A proposed $2.4 billion sale of Aquarion Water Company to the nonprofit Aquarion Water Authority (AWA) has ignited fierce debate across Connecticut. Supporters of the sale, including the South Central Connecticut Regional Water Authority (RWA), tout long-term benefits and local control. The AWA would essentially merge Aquarion and the RWA into a single nonprofit utility.
Opponents of the sale warn the sale could lead to higher water bills and less state oversight. Former Aquarion CEO Charles Firlotte represents 25 towns in the Fairfield County area opposing the sale to the Aquarion Water Authority.
“Post sale, rates are going to rise,” Firlotte said “because this organization is not efficient.”
Both sides expect rising rates
Both sides agree that water rates are going up. The questions are ‘how much?’ and ‘for what reason?’
Firlotte pointed to statements from the RWA that suggest rates could increase by 65% over the next decade. He blamed the RWA’s operational inefficiencies and Aquarion’s purchase price.
"There's a walloping $2.4 to $2.6 billion that's going to be put on the backs of Aquarion customers," Firlotte said.
RWA Chief Financial Officer Rochelle Kowalski acknowledged that 65% is the projected rate increase, but said that has nothing to do with Aquarion’s acquisition price.

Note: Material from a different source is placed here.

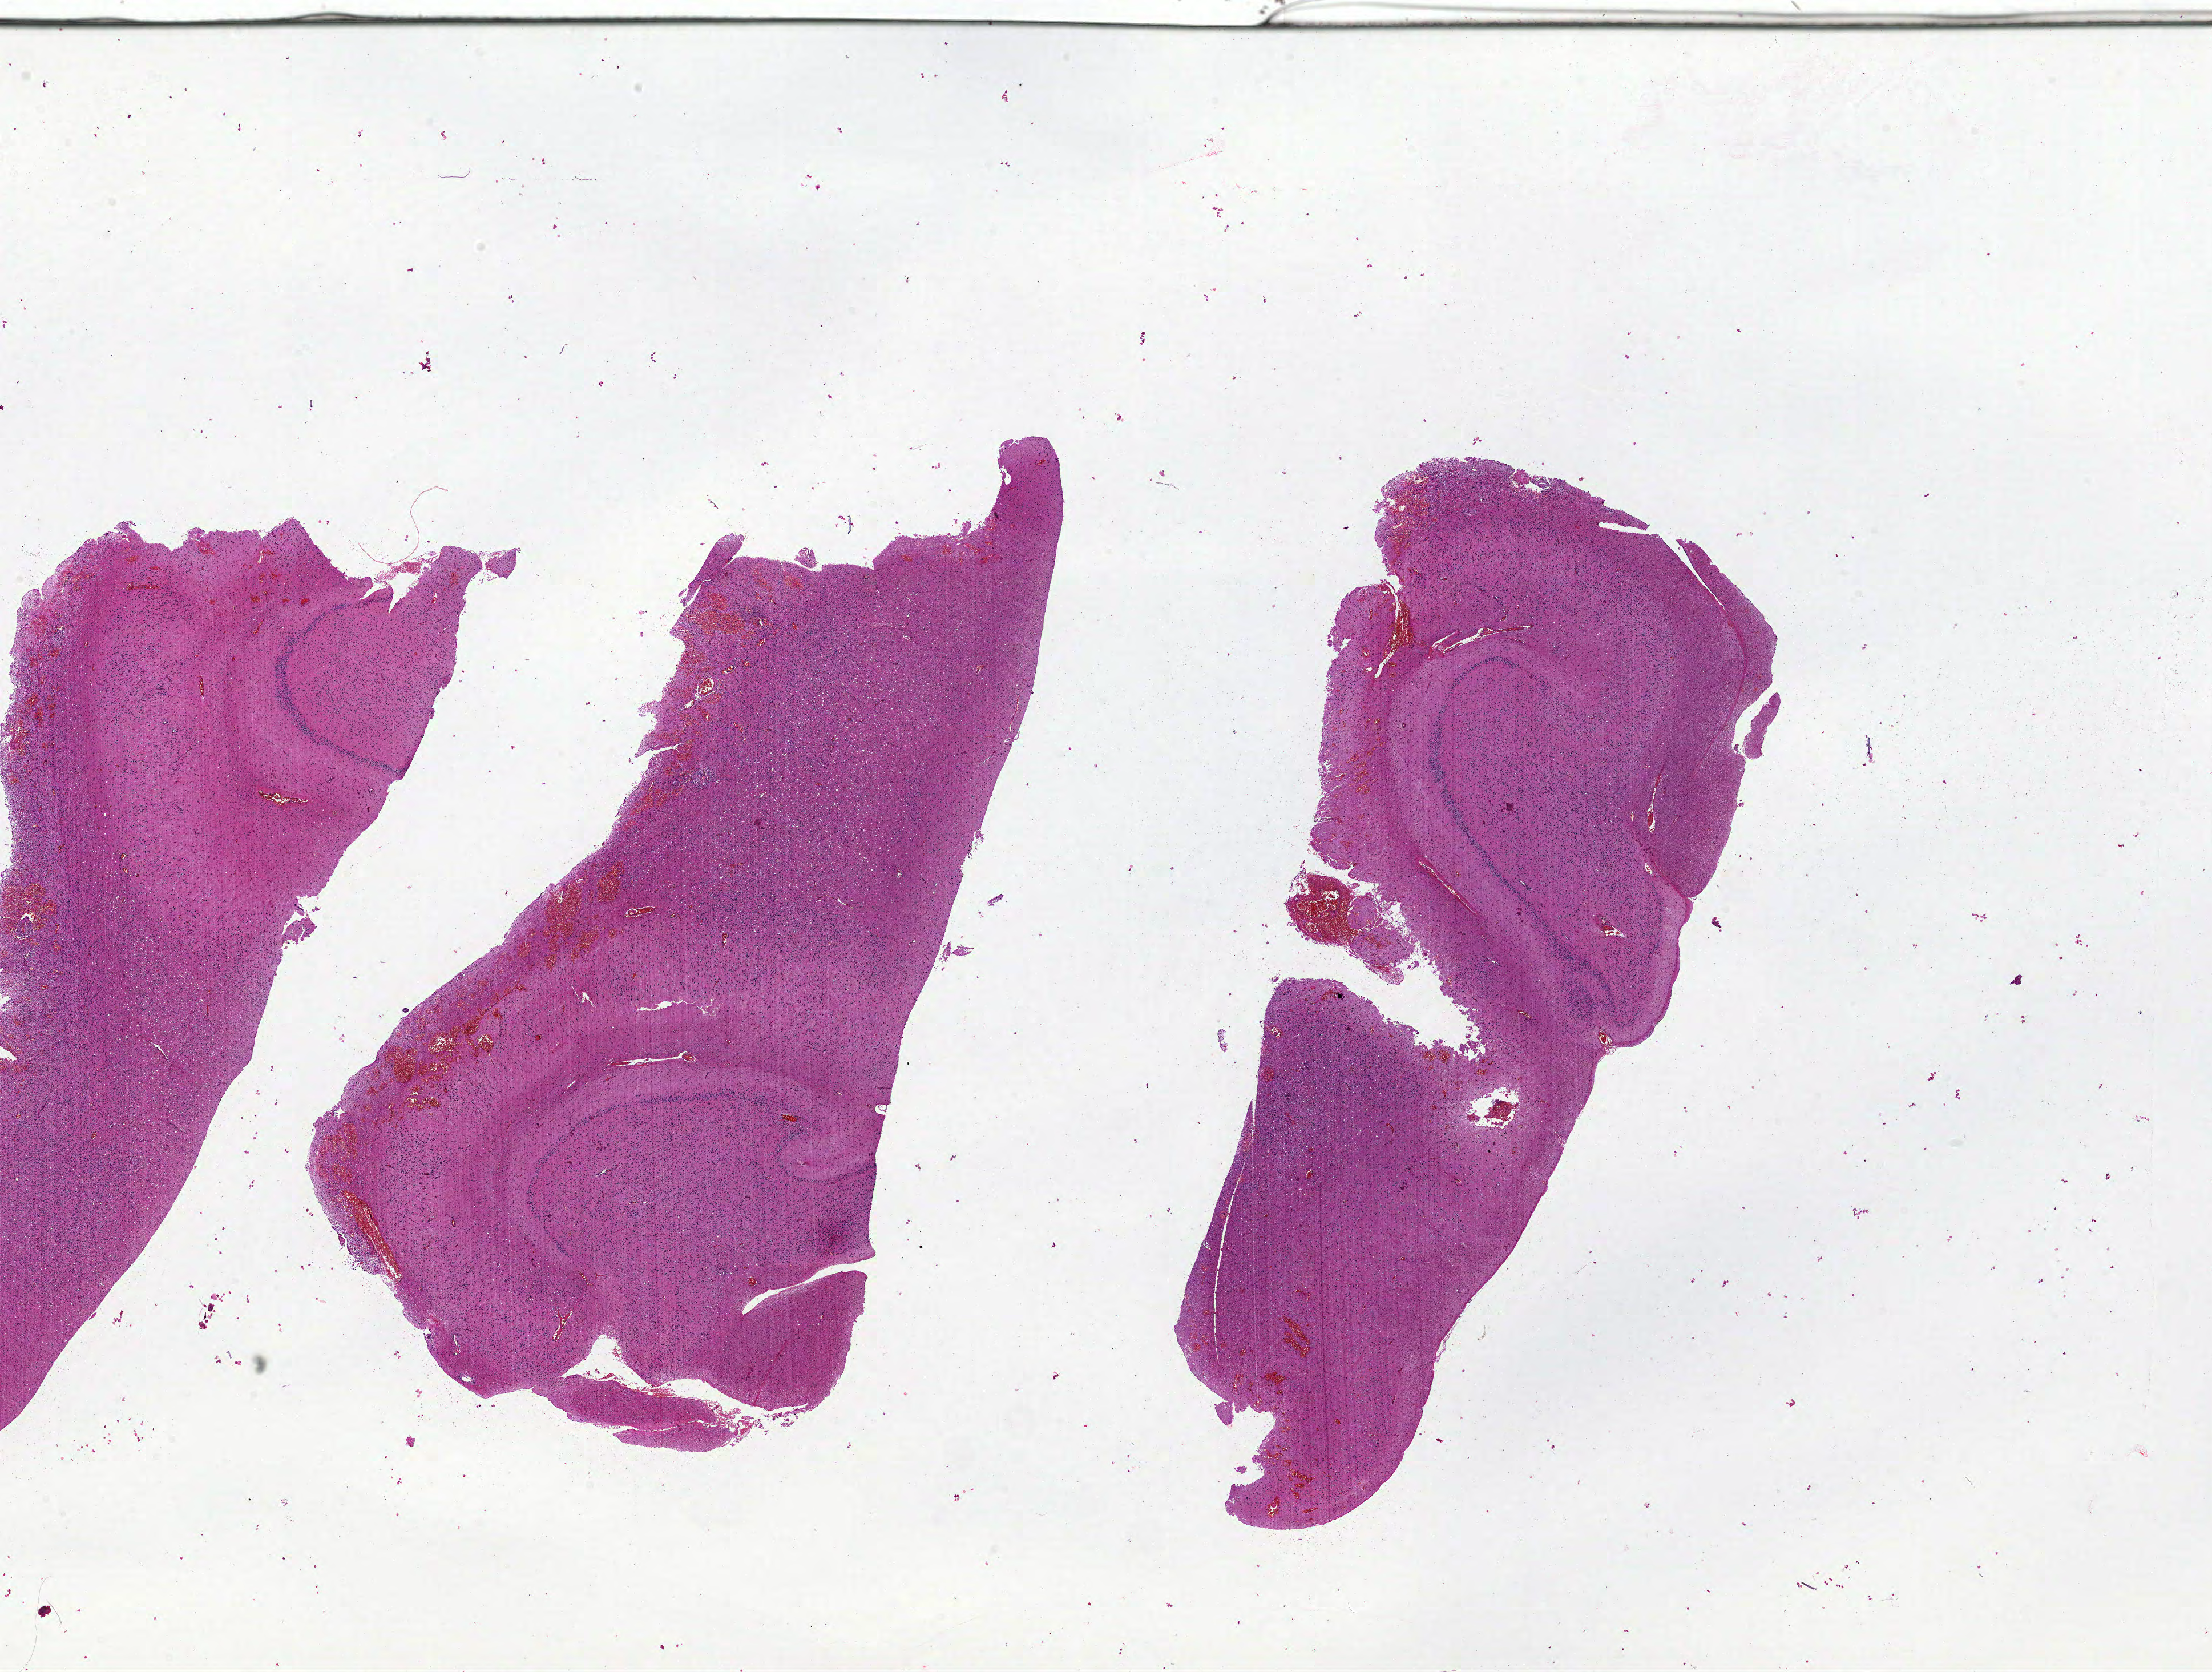
H&E-stained whole-slide image — low-resolution overview of the scanned area, about 31.0 x 23.4 mm (from a 20x scan), formalin-fixed paraffin-embedded (FFPE) diagnostic section, brain, primary tumour sample. Male, age 46 years at initial diagnosis.
Histologic diagnosis: Glioblastoma.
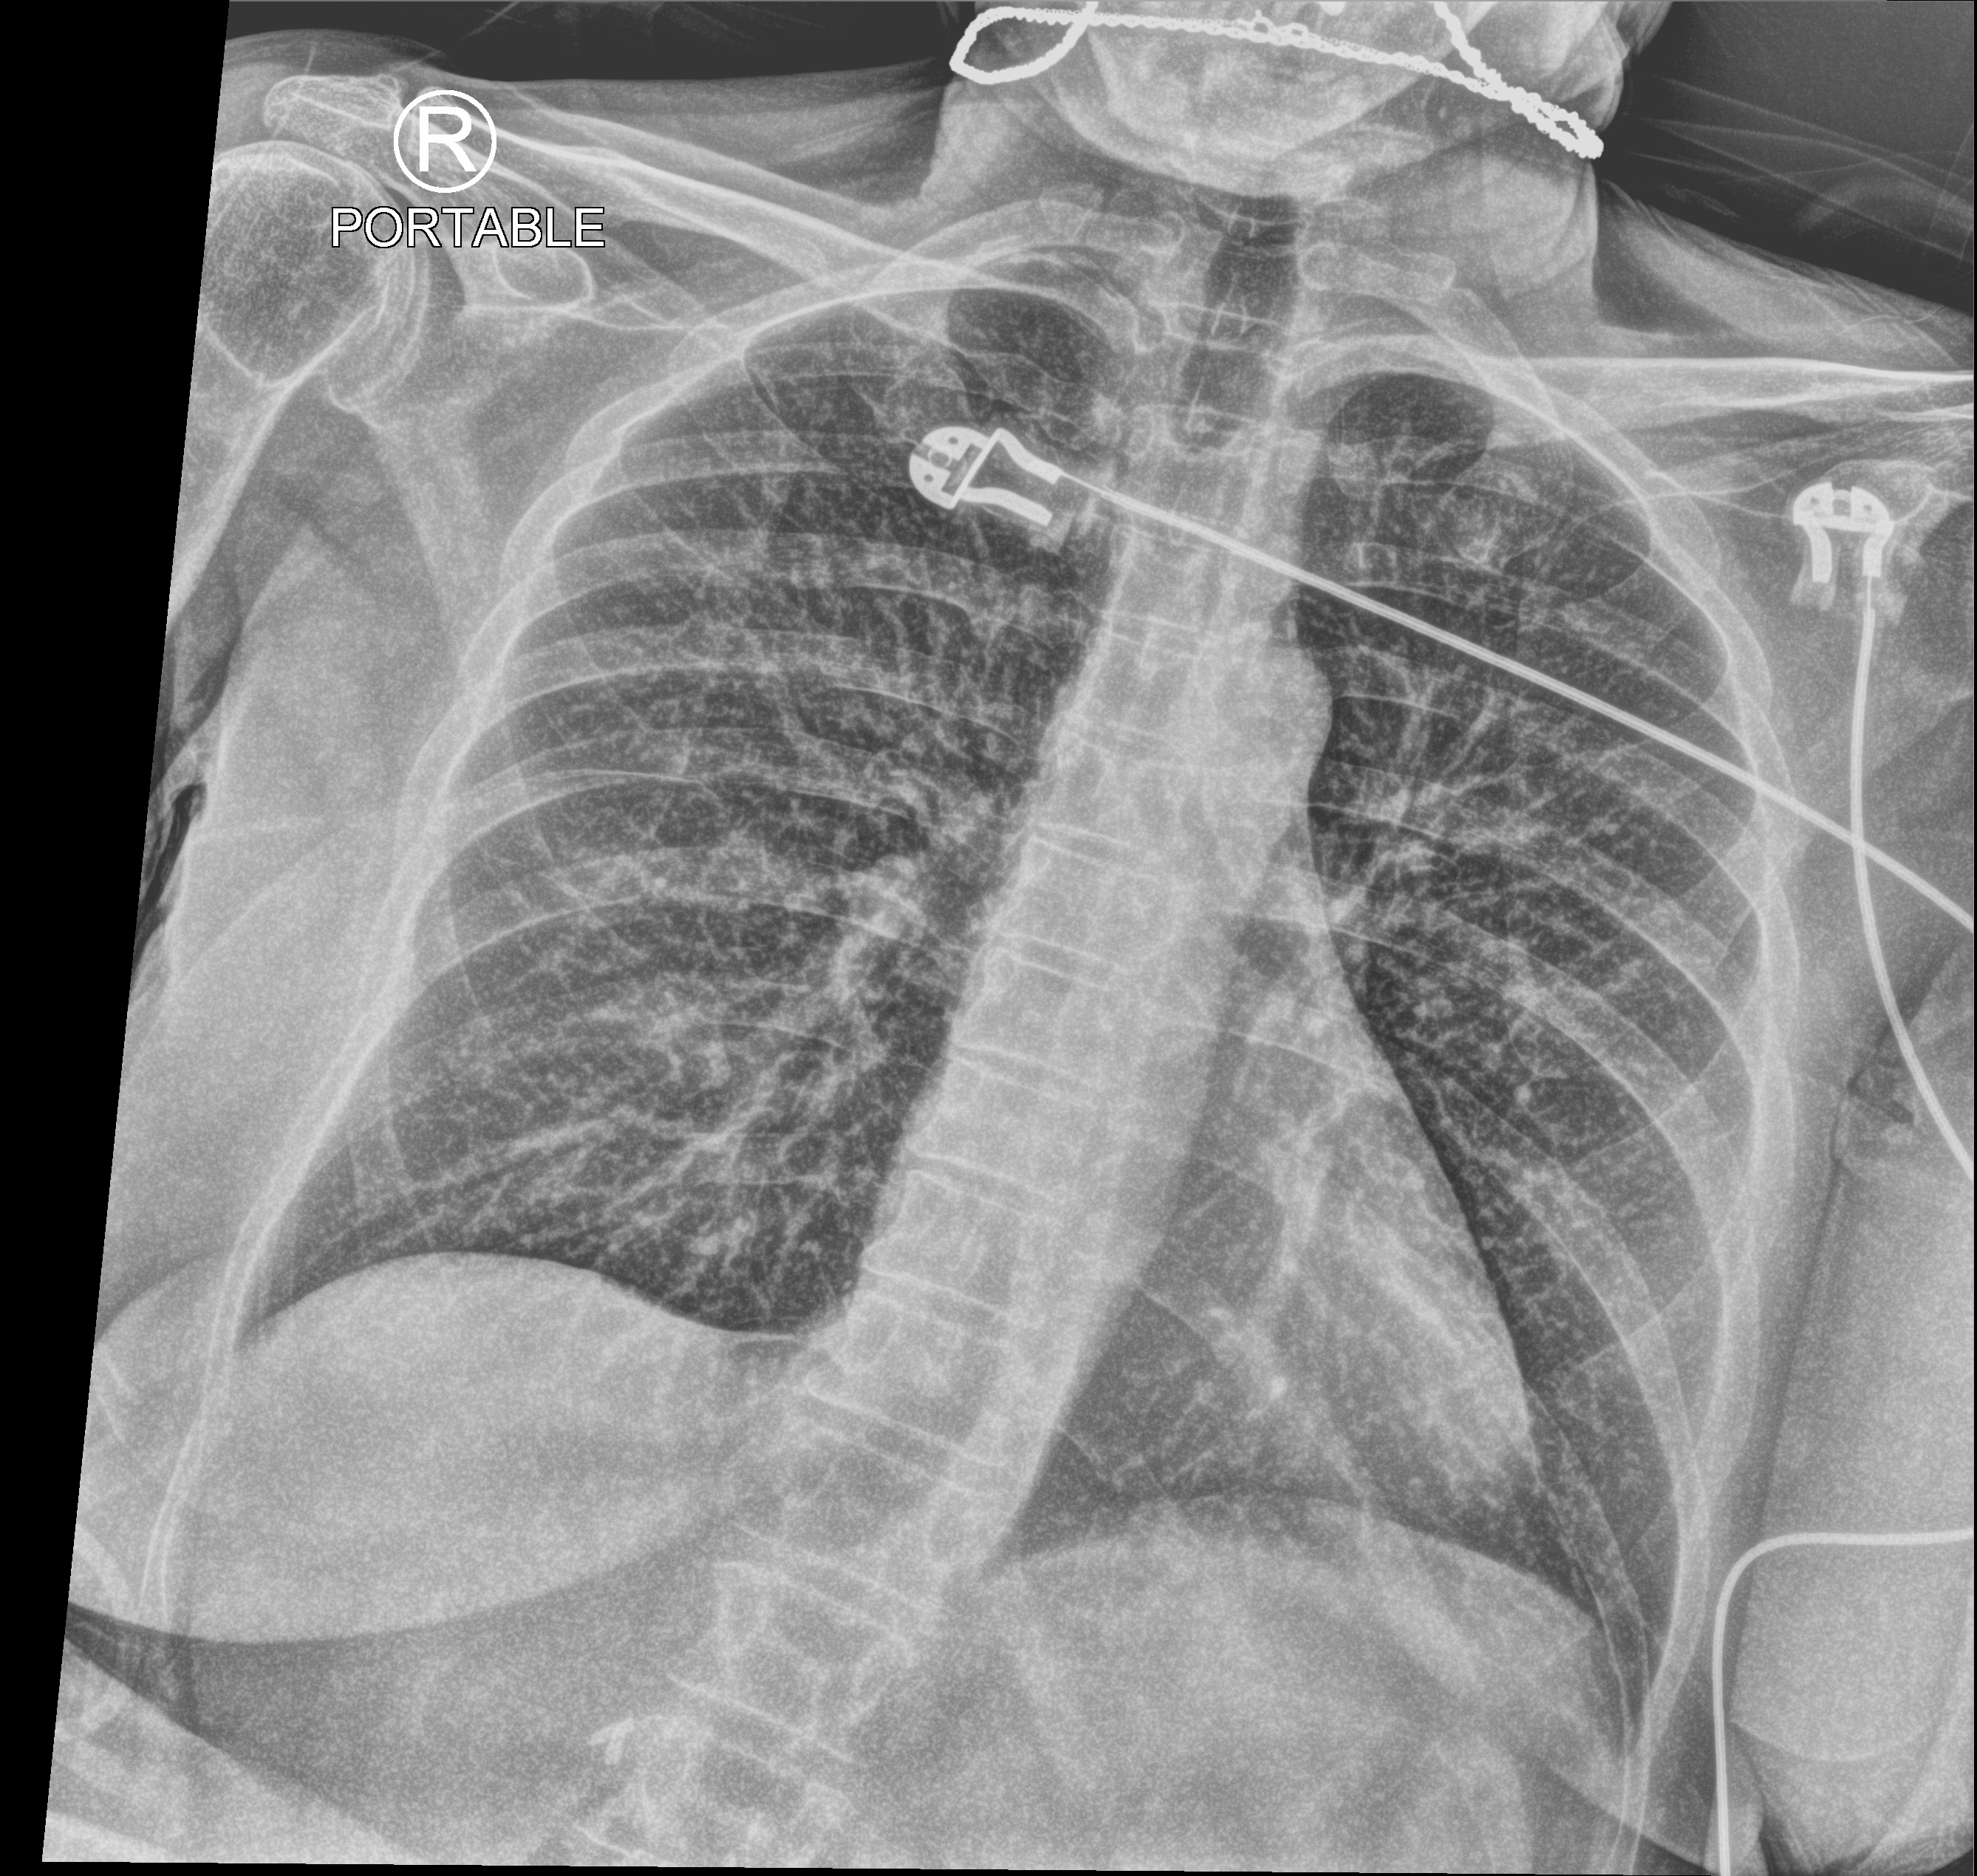
Chest X-ray (portable); anteroposterior (AP) projection. Female patient hospitalised with COVID-19, age 60–74 years.
Admission-level facts for this patient (not findings on this image; timing relative to this image not recorded):
- admitted to intensive care during this hospital stay: no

“Rates will not go up due to the acquisition itself. Rates will go up regardless of ownership due to required infrastructure investment,” Kowalski said. She said the rate increases will largely go towards planned capital investments in systems and facilities totaling about $2 billion over that 10 year span.
Efficiency claims and savings debate
Firlotte also questioned RWA’s claim that the sale would save $350 million over 10 years, citing the RWA’s current rates as evidence against efficiency.
"If they're so efficient, why are their rates 30% higher today?" he asked. "I have no idea what their assumptions are into that $350 million savings they're projecting."
Kowalski said the savings estimate came from a third-party M&A advisor using the previously authorized weighted average cost of capital. She added that the analysis was formally submitted to state regulators.
“It wasn’t wild assumptions,” she said. “We’ve responded to an interrogatory in that regard.”
Ownership and local control
On the question of ownership, Kowalski said local control would bring long-term stability and accountability.
“Aquarion has been sold either three or four times in approximately the last 20 to 25 years,” she said. “This provides for long-term stability.”
But Firlotte said the deal was set in motion without public input, pushed through via legislation crafted in a special session.
“It was not illegal,” Firlotte said, “but it’s unfair and it’s inappropriate.”
He also criticized the sale’s origins, linking it to financial losses at Aquarion’s parent company, Eversource Energy. A note, Gregory B. Butler, who is an executive with Eversource Energy, is a member of Connecticut Public's Board of Trustees.
“Eversource is selling Aquarion because they got into a bad business investment in offshore wind... Aquarion is a sacrificial lamb.”
Rate structure concerns
While critics like Firlotte point to RWA’s higher rates as a red flag, Kowalski said there are no plans to blend rate structures between customers currently served by Aquarion or RWA.
“Multiple reasons cause rates to vary by utility,” she said, including differences in population density, commercial versus residential customer mix, and infrastructure design.
In explaining Aquarion’s lower water rates, she noted Aquarion’s size allows it to spread fixed costs across more customers, which lowers the per-user cost.
Regulatory oversight
Firlotte expressed concern that state regulators at the Public Utilities Regulatory Authority would lose dominion over Aquarion the moment the deal is approved.
“The day PURA approves the deal is the day they no longer have any jurisdiction whatsoever over Aquarion,” he said.
What’s next
Kowalski said the process is still moving through regulatory review in Connecticut, as well as in Massachusetts and New Hampshire. If approved, she expects the sale to close by the end of the year.
“This provides for local ownership, stable infrastructure investment, and long-term benefits for customers,” she said.